[Data excerpts]

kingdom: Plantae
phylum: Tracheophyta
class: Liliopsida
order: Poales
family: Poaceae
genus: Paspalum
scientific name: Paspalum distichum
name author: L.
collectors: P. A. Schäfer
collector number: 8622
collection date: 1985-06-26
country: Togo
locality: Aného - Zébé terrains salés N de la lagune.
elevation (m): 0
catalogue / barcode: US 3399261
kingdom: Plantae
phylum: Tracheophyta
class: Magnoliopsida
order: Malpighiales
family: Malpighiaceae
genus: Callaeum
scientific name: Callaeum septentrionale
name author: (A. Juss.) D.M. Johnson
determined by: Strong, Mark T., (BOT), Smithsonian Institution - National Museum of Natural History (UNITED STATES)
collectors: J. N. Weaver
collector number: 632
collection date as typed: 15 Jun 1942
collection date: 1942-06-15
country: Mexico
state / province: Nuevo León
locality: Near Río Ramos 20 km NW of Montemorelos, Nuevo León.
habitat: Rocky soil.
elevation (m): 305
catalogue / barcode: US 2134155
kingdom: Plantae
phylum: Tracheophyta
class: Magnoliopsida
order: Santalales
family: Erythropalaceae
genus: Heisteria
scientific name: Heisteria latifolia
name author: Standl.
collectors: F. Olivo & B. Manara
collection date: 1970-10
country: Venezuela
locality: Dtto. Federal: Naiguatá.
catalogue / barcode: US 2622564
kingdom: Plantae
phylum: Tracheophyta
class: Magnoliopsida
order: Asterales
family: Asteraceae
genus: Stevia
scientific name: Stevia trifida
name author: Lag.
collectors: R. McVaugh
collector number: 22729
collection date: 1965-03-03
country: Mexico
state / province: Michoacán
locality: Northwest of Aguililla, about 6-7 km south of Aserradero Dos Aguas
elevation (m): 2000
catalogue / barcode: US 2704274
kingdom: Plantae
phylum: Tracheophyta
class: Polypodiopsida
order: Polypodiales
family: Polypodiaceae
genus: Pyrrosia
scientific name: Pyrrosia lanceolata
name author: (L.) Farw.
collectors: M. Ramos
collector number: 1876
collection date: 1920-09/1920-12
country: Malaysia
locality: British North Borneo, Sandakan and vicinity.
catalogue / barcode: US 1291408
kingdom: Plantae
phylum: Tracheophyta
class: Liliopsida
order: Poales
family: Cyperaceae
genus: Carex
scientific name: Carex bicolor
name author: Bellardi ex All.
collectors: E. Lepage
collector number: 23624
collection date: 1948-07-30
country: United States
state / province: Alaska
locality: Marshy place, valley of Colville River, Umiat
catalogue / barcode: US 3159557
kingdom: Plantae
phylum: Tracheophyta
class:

* Problem to solve *
Reproduce the lines of the material above word for word, beginning with the line containing "collectors: M. Ramos" and continuing through the very last line of the material, and give nothing else.

* Solution to the problem *
collectors: M. Ramos
collector number: 1876
collection date: 1920-09/1920-12
country: Malaysia
locality: British North Borneo, Sandakan and vicinity.
catalogue / barcode: US 1291408
kingdom: Plantae
phylum: Tracheophyta
class: Liliopsida
order: Poales
family: Cyperaceae
genus: Carex
scientific name: Carex bicolor
name author: Bellardi ex All.
collectors: E. Lepage
collector number: 23624
collection date: 1948-07-30
country: United States
state / province: Alaska
locality: Marshy place, valley of Colville River, Umiat
catalogue / barcode: US 3159557
kingdom: Plantae
phylum: Tracheophyta
class:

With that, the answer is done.